You’ve probably seen some green roofs around and about – many people top their sheds or bike shelters with a living canopy, while others go the whole hog and turn the roof of their house into a green zone.
Apart from looking great, what exactly are the benefits to a green roof, how much work is it to create and, most importantly, how much does it cost?
Why green roofs are good for the environment
We can’t deny that climate change is happening and that our towns and cities are major drivers. Not only do they develop in places where it all used to be fields, but they also kick out an unnatural amount of heat – the so-called urban heat island effect. Covering over large areas with tarmac and concrete isn’t great for flood defence either, or for wildlife. A great answer, then, is to grow plants on top of these urban structures. These living roofs absorb CO2 and help to filter out particulates, they offer a habitat for insects and birds, they transpire water so the urban heat island effect is mitigated and they take in rainwater, helping to prevent floods. What’s not to like?
Well, the work involved
This is very true, there is some work involved in creating a green roof. If you’re covering a small area, like the top of a bike shed, then it’s no more than a day or two. You’ll need a secure waterproof membrane, then some gravel, then some coarse soil or sand, topped off with topsoil. You need, of course, a frame to keep everything in place, but if you’re handy with a hammer, you can do this yourself.
For bigger roofs, like a house roof, you need to get the professionals in, not least because you may need to reinforce the structure before you start – soil is heavy, wet soil is even heavier…

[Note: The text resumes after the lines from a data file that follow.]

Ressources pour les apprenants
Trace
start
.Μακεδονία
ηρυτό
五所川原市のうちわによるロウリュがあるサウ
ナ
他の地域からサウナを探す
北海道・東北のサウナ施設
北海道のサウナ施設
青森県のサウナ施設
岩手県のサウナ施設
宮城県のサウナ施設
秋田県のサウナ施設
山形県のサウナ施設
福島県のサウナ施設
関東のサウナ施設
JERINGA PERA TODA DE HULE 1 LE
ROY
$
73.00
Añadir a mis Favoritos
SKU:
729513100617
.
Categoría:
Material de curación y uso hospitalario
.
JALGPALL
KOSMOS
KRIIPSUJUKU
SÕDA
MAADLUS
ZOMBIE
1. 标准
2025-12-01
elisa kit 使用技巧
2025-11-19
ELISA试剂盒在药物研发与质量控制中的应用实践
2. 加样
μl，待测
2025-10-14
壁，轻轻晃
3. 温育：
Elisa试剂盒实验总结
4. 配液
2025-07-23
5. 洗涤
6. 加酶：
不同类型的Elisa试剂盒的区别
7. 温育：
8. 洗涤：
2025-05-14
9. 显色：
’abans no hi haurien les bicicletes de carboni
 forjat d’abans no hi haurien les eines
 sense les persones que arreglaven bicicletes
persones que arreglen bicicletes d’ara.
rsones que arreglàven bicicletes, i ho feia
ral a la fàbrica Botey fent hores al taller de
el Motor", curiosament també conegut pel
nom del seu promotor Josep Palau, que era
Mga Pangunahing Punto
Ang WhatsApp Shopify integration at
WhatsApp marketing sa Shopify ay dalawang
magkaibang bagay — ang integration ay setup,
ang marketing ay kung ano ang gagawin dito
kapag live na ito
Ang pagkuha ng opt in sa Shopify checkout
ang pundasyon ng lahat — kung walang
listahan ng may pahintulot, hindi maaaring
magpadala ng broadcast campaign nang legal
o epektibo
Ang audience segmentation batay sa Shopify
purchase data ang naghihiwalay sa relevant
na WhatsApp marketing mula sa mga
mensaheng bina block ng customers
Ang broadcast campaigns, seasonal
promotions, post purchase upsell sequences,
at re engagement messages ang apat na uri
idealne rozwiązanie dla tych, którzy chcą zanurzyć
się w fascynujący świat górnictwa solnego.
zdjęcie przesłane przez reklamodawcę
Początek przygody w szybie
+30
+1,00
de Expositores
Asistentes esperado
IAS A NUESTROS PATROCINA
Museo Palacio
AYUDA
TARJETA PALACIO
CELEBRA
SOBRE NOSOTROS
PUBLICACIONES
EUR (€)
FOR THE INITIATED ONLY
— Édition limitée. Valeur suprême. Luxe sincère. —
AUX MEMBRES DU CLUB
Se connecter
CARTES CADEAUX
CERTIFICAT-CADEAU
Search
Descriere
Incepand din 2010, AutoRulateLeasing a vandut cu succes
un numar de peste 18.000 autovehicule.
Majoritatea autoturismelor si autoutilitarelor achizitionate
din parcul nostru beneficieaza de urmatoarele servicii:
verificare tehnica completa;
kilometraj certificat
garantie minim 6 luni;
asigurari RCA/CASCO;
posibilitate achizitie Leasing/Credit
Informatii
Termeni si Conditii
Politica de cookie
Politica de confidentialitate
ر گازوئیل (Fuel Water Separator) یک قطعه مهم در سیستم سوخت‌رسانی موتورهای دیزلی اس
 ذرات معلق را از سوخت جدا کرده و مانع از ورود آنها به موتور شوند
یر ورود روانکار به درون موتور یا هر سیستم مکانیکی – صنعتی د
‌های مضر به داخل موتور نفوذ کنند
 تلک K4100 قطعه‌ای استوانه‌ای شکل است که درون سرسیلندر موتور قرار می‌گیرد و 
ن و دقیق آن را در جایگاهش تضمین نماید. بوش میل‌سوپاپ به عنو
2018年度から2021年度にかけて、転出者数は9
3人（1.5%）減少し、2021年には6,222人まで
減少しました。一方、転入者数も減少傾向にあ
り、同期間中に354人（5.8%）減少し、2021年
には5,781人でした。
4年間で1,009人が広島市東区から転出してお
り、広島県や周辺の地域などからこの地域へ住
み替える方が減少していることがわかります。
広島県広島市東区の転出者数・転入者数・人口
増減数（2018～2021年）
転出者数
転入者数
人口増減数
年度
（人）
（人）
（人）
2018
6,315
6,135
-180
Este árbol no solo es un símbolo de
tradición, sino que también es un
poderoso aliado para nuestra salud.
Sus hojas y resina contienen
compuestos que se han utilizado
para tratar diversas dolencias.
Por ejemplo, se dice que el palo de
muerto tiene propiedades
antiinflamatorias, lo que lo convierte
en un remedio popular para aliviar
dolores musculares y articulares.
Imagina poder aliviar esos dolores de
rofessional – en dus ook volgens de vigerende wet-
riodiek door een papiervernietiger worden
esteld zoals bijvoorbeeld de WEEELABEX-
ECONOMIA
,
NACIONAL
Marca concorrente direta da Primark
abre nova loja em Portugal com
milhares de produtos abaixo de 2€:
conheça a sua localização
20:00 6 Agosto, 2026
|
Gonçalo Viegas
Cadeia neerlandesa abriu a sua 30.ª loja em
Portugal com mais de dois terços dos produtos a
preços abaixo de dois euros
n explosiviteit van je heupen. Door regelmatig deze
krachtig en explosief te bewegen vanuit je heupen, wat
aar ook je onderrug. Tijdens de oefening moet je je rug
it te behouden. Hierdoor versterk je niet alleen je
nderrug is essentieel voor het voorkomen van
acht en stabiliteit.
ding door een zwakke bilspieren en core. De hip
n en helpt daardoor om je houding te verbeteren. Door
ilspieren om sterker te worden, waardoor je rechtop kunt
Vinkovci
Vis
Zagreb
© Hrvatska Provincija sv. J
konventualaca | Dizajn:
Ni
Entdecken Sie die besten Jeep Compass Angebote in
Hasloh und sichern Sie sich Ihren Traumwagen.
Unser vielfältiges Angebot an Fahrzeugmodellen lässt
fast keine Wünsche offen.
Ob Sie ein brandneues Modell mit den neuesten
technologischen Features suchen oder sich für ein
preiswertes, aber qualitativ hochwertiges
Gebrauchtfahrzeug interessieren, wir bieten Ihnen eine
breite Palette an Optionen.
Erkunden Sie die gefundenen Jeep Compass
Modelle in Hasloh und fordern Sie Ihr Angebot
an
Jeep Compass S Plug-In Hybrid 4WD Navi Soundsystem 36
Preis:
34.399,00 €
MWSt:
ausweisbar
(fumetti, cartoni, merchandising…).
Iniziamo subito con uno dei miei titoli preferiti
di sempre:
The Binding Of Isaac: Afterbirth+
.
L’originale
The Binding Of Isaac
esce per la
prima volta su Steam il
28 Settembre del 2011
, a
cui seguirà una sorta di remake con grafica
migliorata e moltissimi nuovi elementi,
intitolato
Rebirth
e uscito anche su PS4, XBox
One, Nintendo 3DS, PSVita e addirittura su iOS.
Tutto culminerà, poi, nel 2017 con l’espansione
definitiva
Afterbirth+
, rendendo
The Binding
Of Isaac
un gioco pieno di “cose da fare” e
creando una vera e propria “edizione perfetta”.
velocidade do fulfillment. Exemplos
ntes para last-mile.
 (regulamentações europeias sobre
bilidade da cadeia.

Bigger roofs have to be done by professionals and the more complex the job – steeper roofs and/or more biodiverse planting – the more it’ll cost. On average, you can expect to pay between £100 and £140 per square metre. The average roof in the UK is around 50 square metres, so you’re looking at £5,000 or so. However, this roof provides extra insulation and it also protects the roofing material underneath it, reducing the need for repairs and replacement.